EXERCISE GOAL:
Reproduce all the entries exactly and keep the pictures out.

Stored data entries
┄┄┄┄┄┄┄┄┄┄
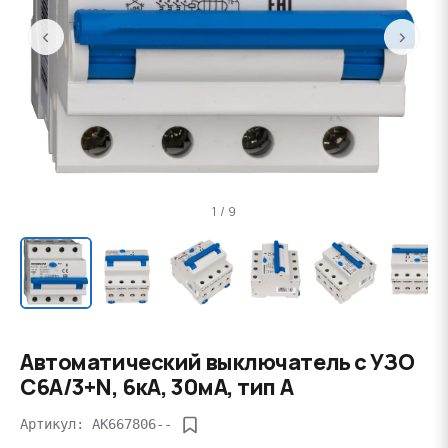
‹
›
1 / 9
Автоматический выключатель с УЗО
C6А/3+N, 6кА, 30мА, тип А
Артикул: AK667806--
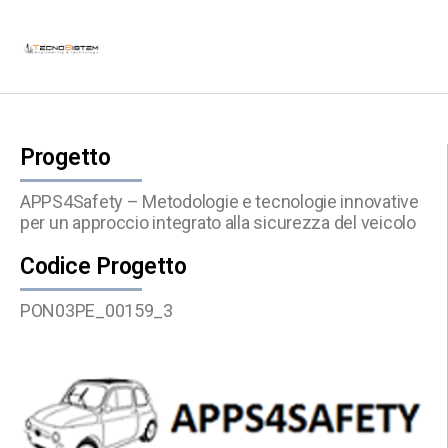
LE CERTIFICAZIONI
I NOSTRI PROGETTI
Progetto
APPS4Safety – Metodologie e tecnologie innovative
per un approccio integrato alla sicurezza del veicolo
Codice Progetto
PON03PE_00159_3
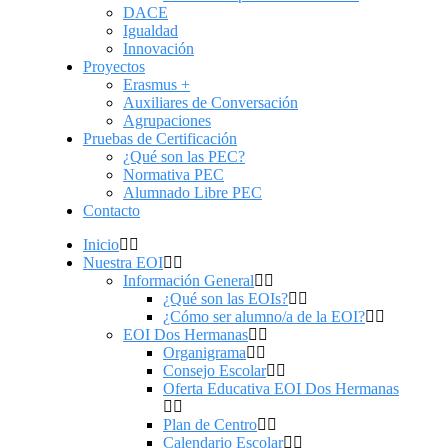
DACE
Igualdad
Innovación
Proyectos
Erasmus +
Auxiliares de Conversación
Agrupaciones
Pruebas de Certificación
¿Qué son las PEC?
Normativa PEC
Alumnado Libre PEC
Contacto
Inicio
Nuestra EOI
Información General
¿Qué son las EOIs?
¿Cómo ser alumno/a de la EOI?
EOI Dos Hermanas
Organigrama
Consejo Escolar
Oferta Educativa EOI Dos Hermanas
Plan de Centro
Calendario Escolar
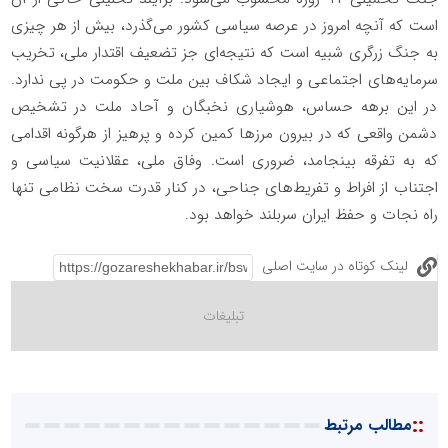
است که آنچه امروز در عرصه سیاسی کشور می‌گذرد، بیش از هر چیزی
به جنگ زرگری شبیه است که نتیجه‌ای جز تضعیف اقتدار ملی، تخریب
سرمایه‌های اجتماعی و ایجاد شکاف بین ملت و حکومت در پی ندارد.
در این برهه حساس، هوشیاری نخبگان و آحاد ملت در تشخیص
دشمن واقعی که در بیرون مرزها کمین کرده و پرهیز از هرگونه اقدامی
که به تفرقه بینجامد، ضروری است. وفاق ملی، عقلانیت سیاسی و
اجتناب از افراط و تفریط‌های جناحی، در کنار قدرت سخت نظامی تنها
راه نجات و حفظ ایران سربلند خواهد بود.
لینک کوتاه در سایت اصلی
::
مطالب مرتبط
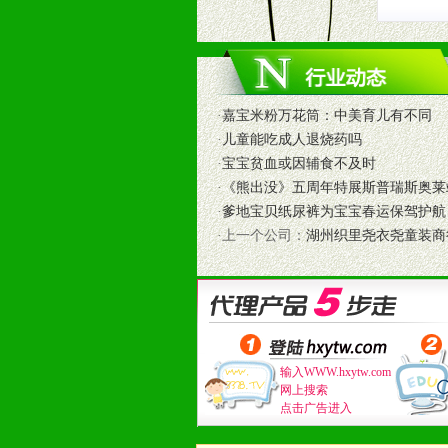
8、提供合理的退换货保障制度，保
9、及时有力的推出各种终端促销活
拉宝、海报、试用装等）
10、提供信息支持，使经销商商融
11、提供方便、快捷、灵活、安全、
·
嘉宝米粉万花筒：中美育儿有不同
12、不断寻求国际前缘产品，完善
·
儿童能吃成人退烧药吗
和终端客户提供更好的支持和服务。
·
宝宝贫血或因辅食不及时
·
《熊出没》五周年特展斯普瑞斯奥莱
十二、加盟方法
·
爹地宝贝纸尿裤为宝宝春运保驾护航
1、通过电话、邮件、网上留言等方
·上一个公司：
湖州织里尧衣尧童装商
2、与我公司相关人员取得联系之后
3、加盟者也可到我公司实地考察，
输入WWW.hxytw.com
网上搜索
点击广告进入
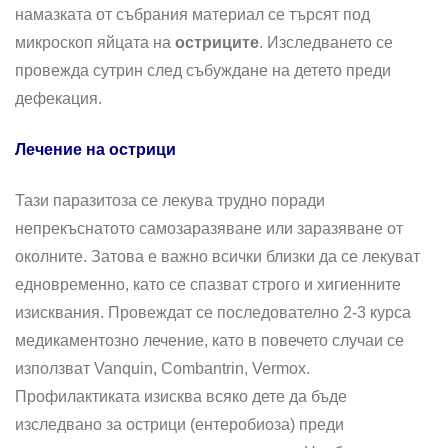
намазката от събрания материал се търсят под
микроскоп яйцата на
остриците
. Изследването се
провежда сутрин след събуждане на детето преди
дефекация.
Лечение на острици
Тази паразитоза се лекува трудно поради
непрекъснатото самозаразяване или заразяване от
околните. Затова е важно всички близки да се лекуват
едновременно, като се спазват строго и хигиенните
изисквания. Провеждат се последователно 2-3 курса
медикаментозно лечение, като в повечето случаи се
използват Vanquin, Combantrin, Vermox.
Профилактиката изисква всяко дете да бъде
изследвано за острици (ентеробиоза) преди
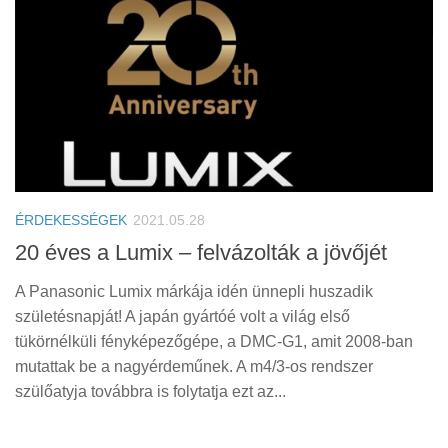
ÉRDEKESSÉGEK
2021.05.28
20 éves a Lumix – felvázolták a jövőjét
A Panasonic Lumix márkája idén ünnepli huszadik
születésnapját! A japán gyártóé volt a világ első
tükörnélküli fényképezőgépe, a DMC-G1, amit 2008-ban
mutattak be a nagyérdeműnek. A m4/3-os rendszer
szülőatyja továbbra is folytatja ezt az...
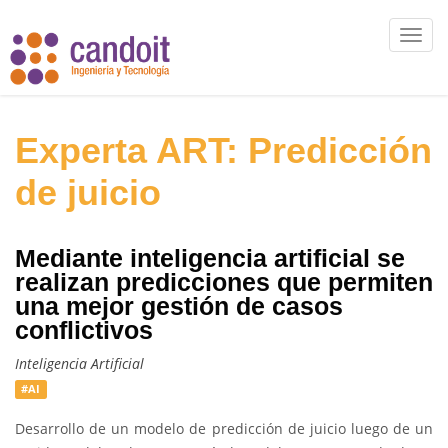
Toggl
navig
Experta ART: Predicción
de juicio
Mediante inteligencia artificial se
realizan predicciones que permiten
una mejor gestión de casos
conflictivos
Inteligencia Artificial
#AI
Desarrollo de un modelo de predicción de juicio luego de un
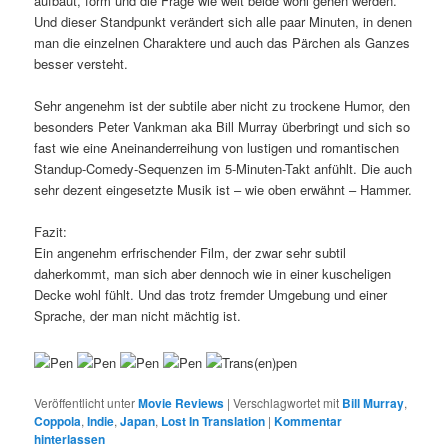
aufbaut, form und die Frage wie weit beide wohl gehen werden.
Und dieser Standpunkt verändert sich alle paar Minuten, in denen
man die einzelnen Charaktere und auch das Pärchen als Ganzes
besser versteht.
Sehr angenehm ist der subtile aber nicht zu trockene Humor, den
besonders Peter Vankman aka Bill Murray überbringt und sich so
fast wie eine Aneinanderreihung von lustigen und romantischen
Standup-Comedy-Sequenzen im 5-Minuten-Takt anfühlt. Die auch
sehr dezent eingesetzte Musik ist – wie oben erwähnt – Hammer.
Fazit:
Ein angenehm erfrischender Film, der zwar sehr subtil
daherkommt, man sich aber dennoch wie in einer kuscheligen
Decke wohl fühlt. Und das trotz fremder Umgebung und einer
Sprache, der man nicht mächtig ist.
Veröffentlicht unter
Movie Reviews
|
Verschlagwortet mit
Bill Murray
,
Coppola
,
Indie
,
Japan
,
Lost In Translation
|
Kommentar
hinterlassen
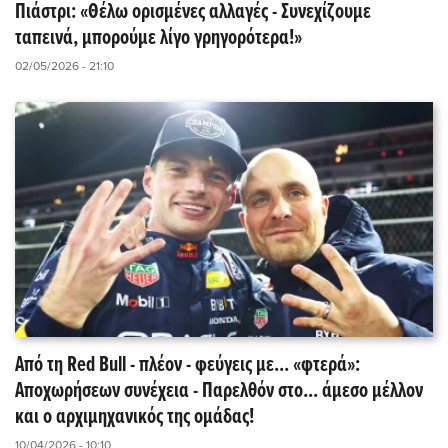
Πιάστρι: «Θέλω ορισμένες αλλαγές - Συνεχίζουμε
ταπεινά, μπορούμε λίγο γρηγορότερα!»
02/05/2026 - 21:10
Από τη Red Bull - πλέον - φεύγεις με... «φτερά»:
Αποχωρήσεων συνέχεια - Παρελθόν στο... άμεσο μέλλον
και ο αρχιμηχανικός της ομάδας!
10/04/2026 - 10:10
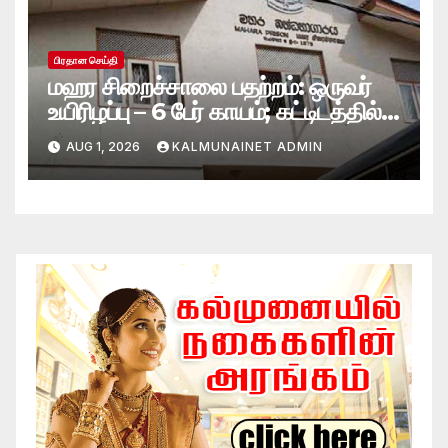
பிரதான செய்தி
மஹர சிறைச்சாலை பதற்றம்: ஒருவர்
உயிரிழப்பு – 6 பேர் காயம்; கட்டிடத்தில்
பாரிய தீ
AUG 1, 2026
KALMUNAINET ADMIN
┄┄┄┄┄┄┄┄┄┄
WRITTEN RESPONSE:
‹
›
1 / 9
Автоматический выключатель с УЗО
C6А/3+N, 6кА, 30мА, тип А
Артикул: AK667806--
LE CERTIFICAZIONI
I NOSTRI PROGETTI
Progetto
APPS4Safety – Metodologie e tecnologie innovative
per un approccio integrato alla sicurezza del veicolo
Codice Progetto
PON03PE_00159_3
DACE
Igualdad
Innovación
Proyectos
Erasmus +
Auxiliares de Conversación
Agrupaciones
Pruebas de Certificación
¿Qué son las PEC?
Normativa PEC
Alumnado Libre PEC
Contacto
Inicio
Nuestra EOI
Información General
¿Qué son las EOIs?
¿Cómo ser alumno/a de la EOI?
EOI Dos Hermanas
Organigrama
Consejo Escolar
Oferta Educativa EOI Dos Hermanas
Plan de Centro
Calendario Escolar
است که آنچه امروز در عرصه سیاسی کشور می‌گذرد، بیش از هر چیزی
به جنگ زرگری شبیه است که نتیجه‌ای جز تضعیف اقتدار ملی، تخریب
سرمایه‌های اجتماعی و ایجاد شکاف بین ملت و حکومت در پی ندارد.
در این برهه حساس، هوشیاری نخبگان و آحاد ملت در تشخیص
دشمن واقعی که در بیرون مرزها کمین کرده و پرهیز از هرگونه اقدامی
که به تفرقه بینجامد، ضروری است. وفاق ملی، عقلانیت سیاسی و
اجتناب از افراط و تفریط‌های جناحی، در کنار قدرت سخت نظامی تنها
راه نجات و حفظ ایران سربلند خواهد بود.
لینک کوتاه در سایت اصلی
::
مطالب مرتبط
8、提供合理的退换货保障制度，保
9、及时有力的推出各种终端促销活
拉宝、海报、试用装等）
10、提供信息支持，使经销商商融
11、提供方便、快捷、灵活、安全、
·
嘉宝米粉万花筒：中美育儿有不同
12、不断寻求国际前缘产品，完善
·
儿童能吃成人退烧药吗
和终端客户提供更好的支持和服务。
·
宝宝贫血或因辅食不及时
·
《熊出没》五周年特展斯普瑞斯奥莱
十二、加盟方法
·
爹地宝贝纸尿裤为宝宝春运保驾护航
1、通过电话、邮件、网上留言等方
·上一个公司：
湖州织里尧衣尧童装商
2、与我公司相关人员取得联系之后
3、加盟者也可到我公司实地考察，
输入WWW.hxytw.com
网上搜索
点击广告进入
намазката от събрания материал се търсят под
микроскоп яйцата на
остриците
. Изследването се
провежда сутрин след събуждане на детето преди
дефекация.
Лечение на острици
Тази паразитоза се лекува трудно поради
непрекъснатото самозаразяване или заразяване от
околните. Затова е важно всички близки да се лекуват
едновременно, като се спазват строго и хигиенните
изисквания. Провеждат се последователно 2-3 курса
медикаментозно лечение, като в повечето случаи се
използват Vanquin, Combantrin, Vermox.
Профилактиката изисква всяко дете да бъде
изследвано за острици (ентеробиоза) преди
ÉRDEKESSÉGEK
2021.05.28
20 éves a Lumix – felvázolták a jövőjét
A Panasonic Lumix márkája idén ünnepli huszadik
születésnapját! A japán gyártóé volt a világ első
tükörnélküli fényképezőgépe, a DMC-G1, amit 2008-ban
mutattak be a nagyérdeműnek. A m4/3-os rendszer
szülőatyja továbbra is folytatja ezt az...
Toggl
navig
Experta ART: Predicción
de juicio
Mediante inteligencia artificial se
realizan predicciones que permiten
una mejor gestión de casos
conflictivos
Inteligencia Artificial
#AI
Desarrollo de un modelo de predicción de juicio luego de un
aufbaut, form und die Frage wie weit beide wohl gehen werden.
Und dieser Standpunkt verändert sich alle paar Minuten, in denen
man die einzelnen Charaktere und auch das Pärchen als Ganzes
besser versteht.
Sehr angenehm ist der subtile aber nicht zu trockene Humor, den
besonders Peter Vankman aka Bill Murray überbringt und sich so
fast wie eine Aneinanderreihung von lustigen und romantischen
Standup-Comedy-Sequenzen im 5-Minuten-Takt anfühlt. Die auch
sehr dezent eingesetzte Musik ist – wie oben erwähnt – Hammer.
Fazit:
Ein angenehm erfrischender Film, der zwar sehr subtil
daherkommt, man sich aber dennoch wie in einer kuscheligen
Decke wohl fühlt. Und das trotz fremder Umgebung und einer
Sprache, der man nicht mächtig ist.
Veröffentlicht unter
Movie Reviews
|
Verschlagwortet mit
Bill Murray
,
Coppola
,
Indie
,
Japan
,
Lost In Translation
|
Kommentar
hinterlassen
Πιάστρι: «Θέλω ορισμένες αλλαγές - Συνεχίζουμε
ταπεινά, μπορούμε λίγο γρηγορότερα!»
02/05/2026 - 21:10
Από τη Red Bull - πλέον - φεύγεις με... «φτερά»:
Αποχωρήσεων συνέχεια - Παρελθόν στο... άμεσο μέλλον
και ο αρχιμηχανικός της ομάδας!
10/04/2026 - 10:10
பிரதான செய்தி
மஹர சிறைச்சாலை பதற்றம்: ஒருவர்
உயிரிழப்பு – 6 பேர் காயம்; கட்டிடத்தில்
பாரிய தீ
AUG 1, 2026
KALMUNAINET ADMIN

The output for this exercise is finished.